Instruction — Update the data below by replacing "locality" with "site" throughout and keeping everything else the same. Leave the pictures out of your answer.

====== Entries ======

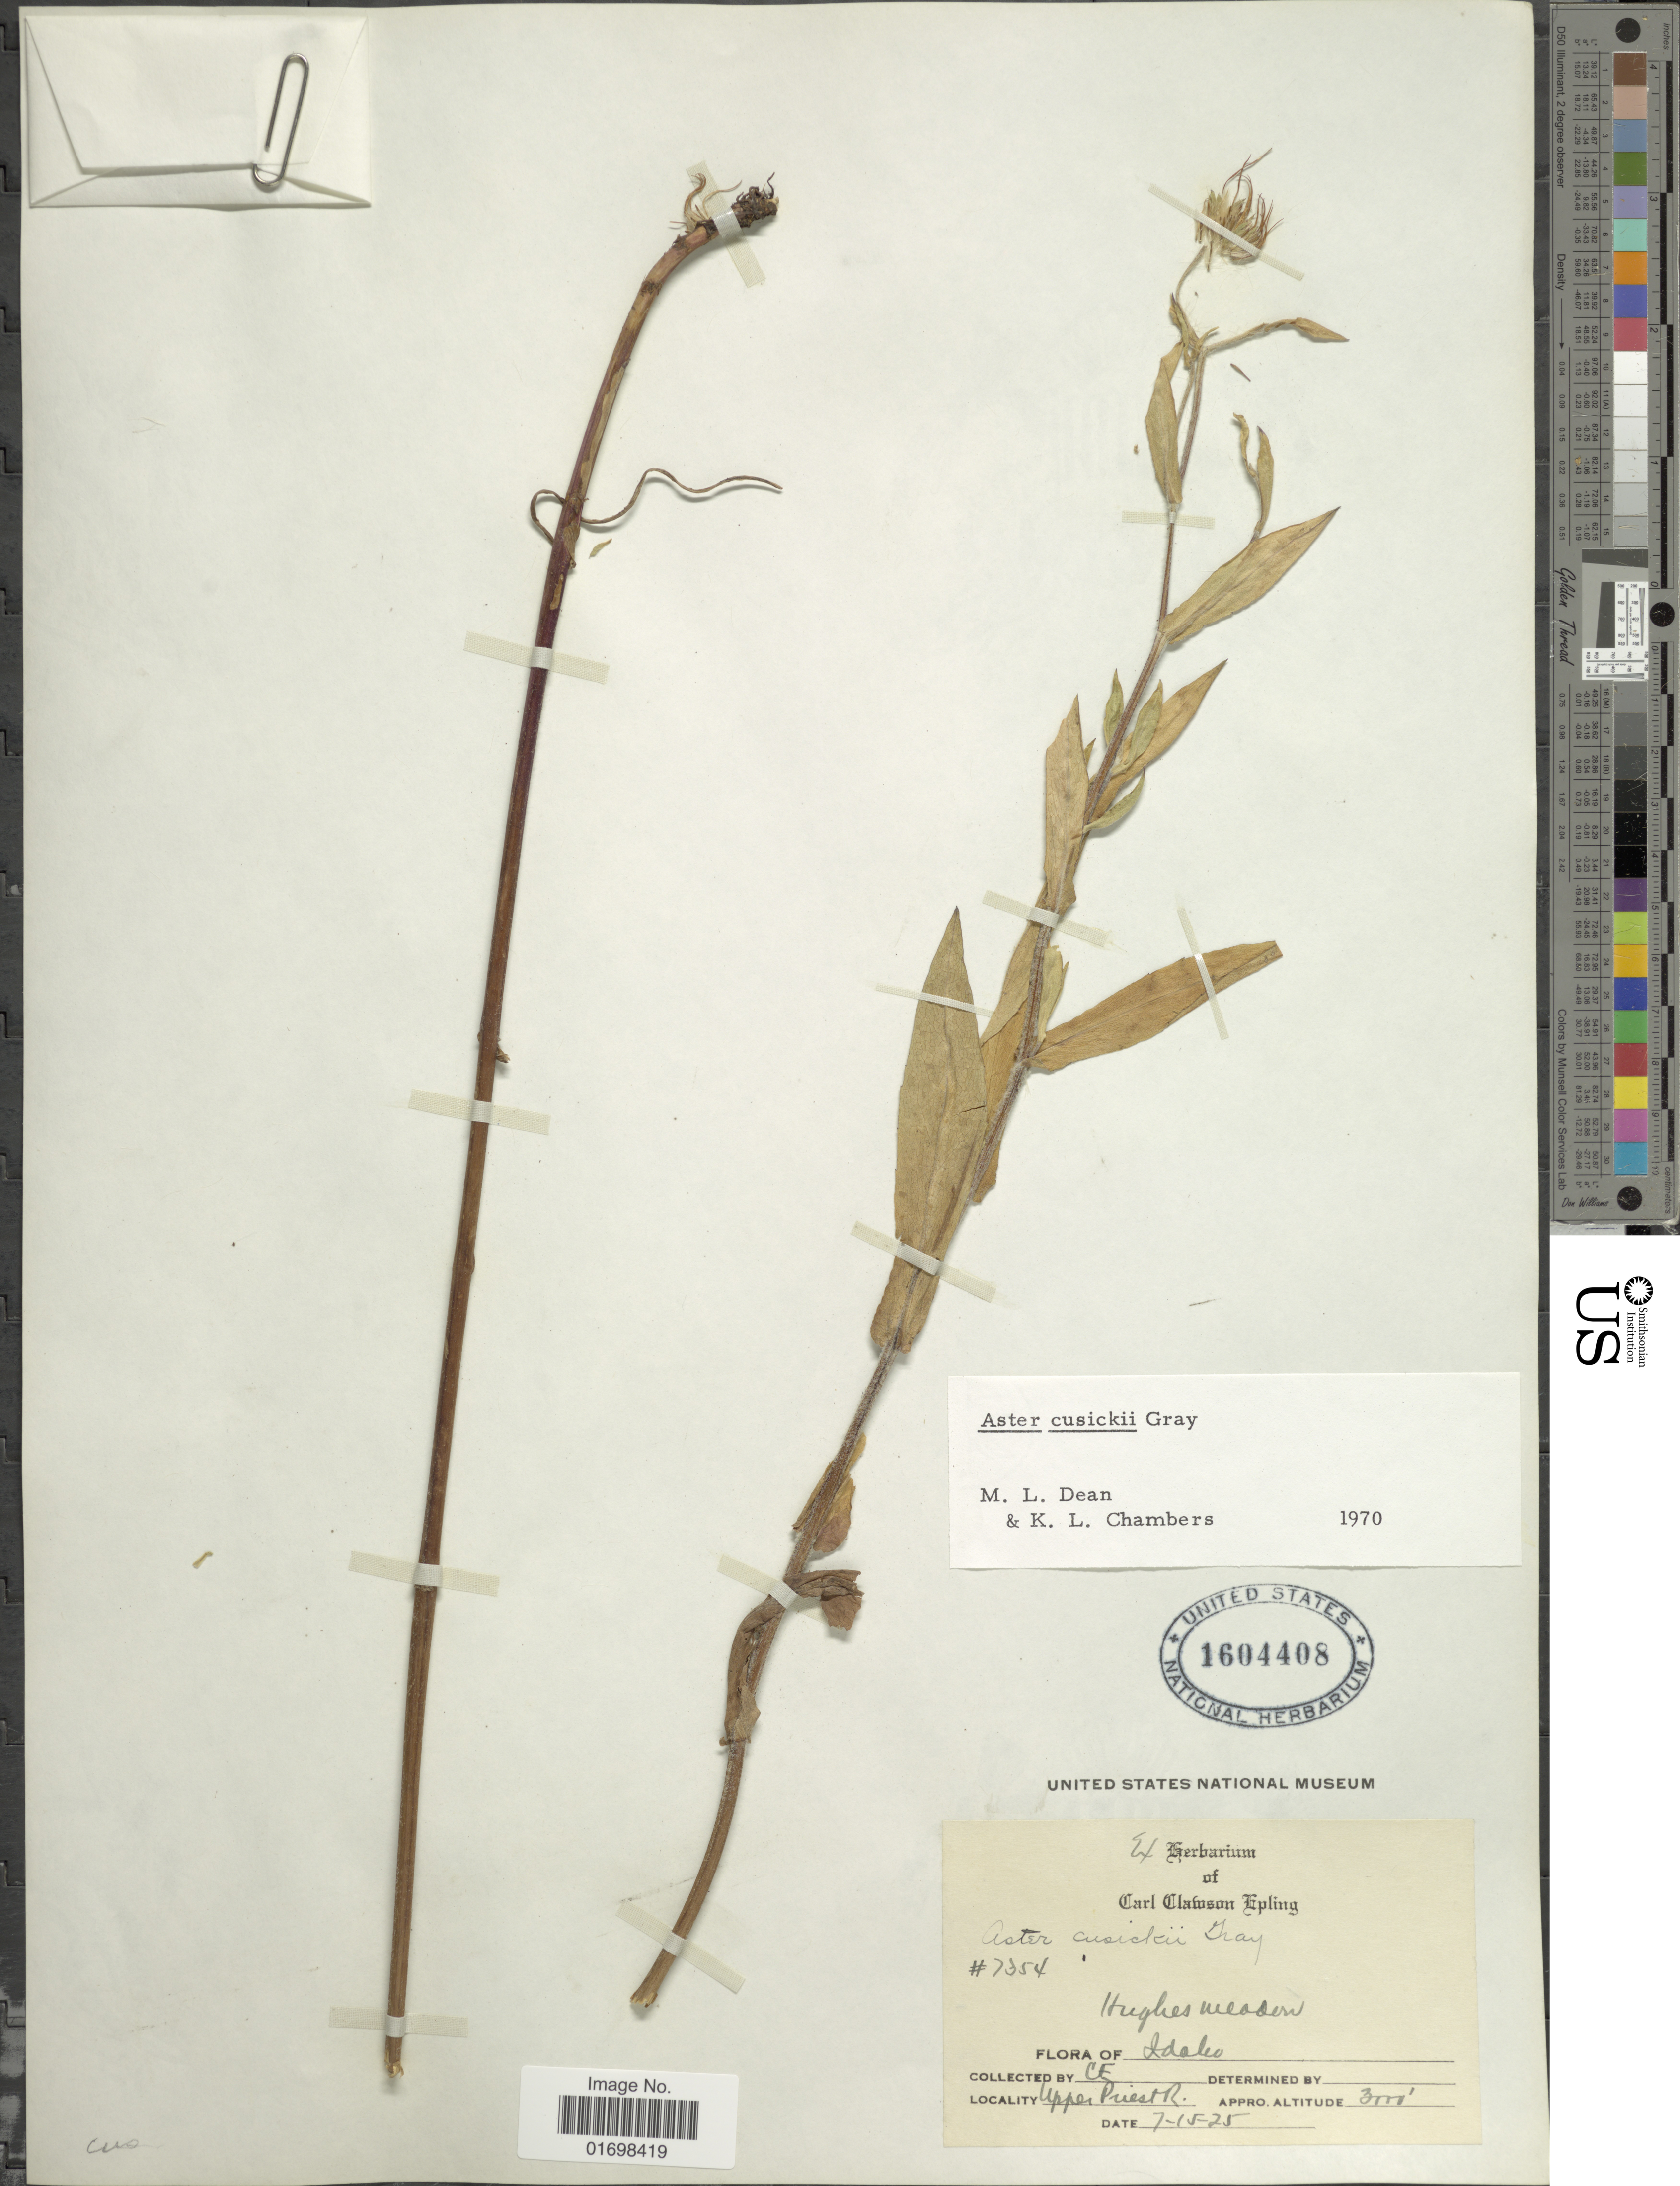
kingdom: Plantae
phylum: Tracheophyta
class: Magnoliopsida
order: Asterales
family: Asteraceae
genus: Symphyotrichum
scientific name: Symphyotrichum cusickii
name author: (A. Gray) G.L. Nesom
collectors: C. C. Epling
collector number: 7354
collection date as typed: Transcribed d/m/y: 15/7/25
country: United States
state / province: Idaho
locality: Upper Priest R.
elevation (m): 914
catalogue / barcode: US 1604408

======

Answer to the exercise —
kingdom: Plantae
phylum: Tracheophyta
class: Magnoliopsida
order: Asterales
family: Asteraceae
genus: Symphyotrichum
scientific name: Symphyotrichum cusickii
name author: (A. Gray) G.L. Nesom
collectors: C. C. Epling
collector number: 7354
collection date as typed: Transcribed d/m/y: 15/7/25
country: United States
state / province: Idaho
site: Upper Priest R.
elevation (m): 914
catalogue / barcode: US 1604408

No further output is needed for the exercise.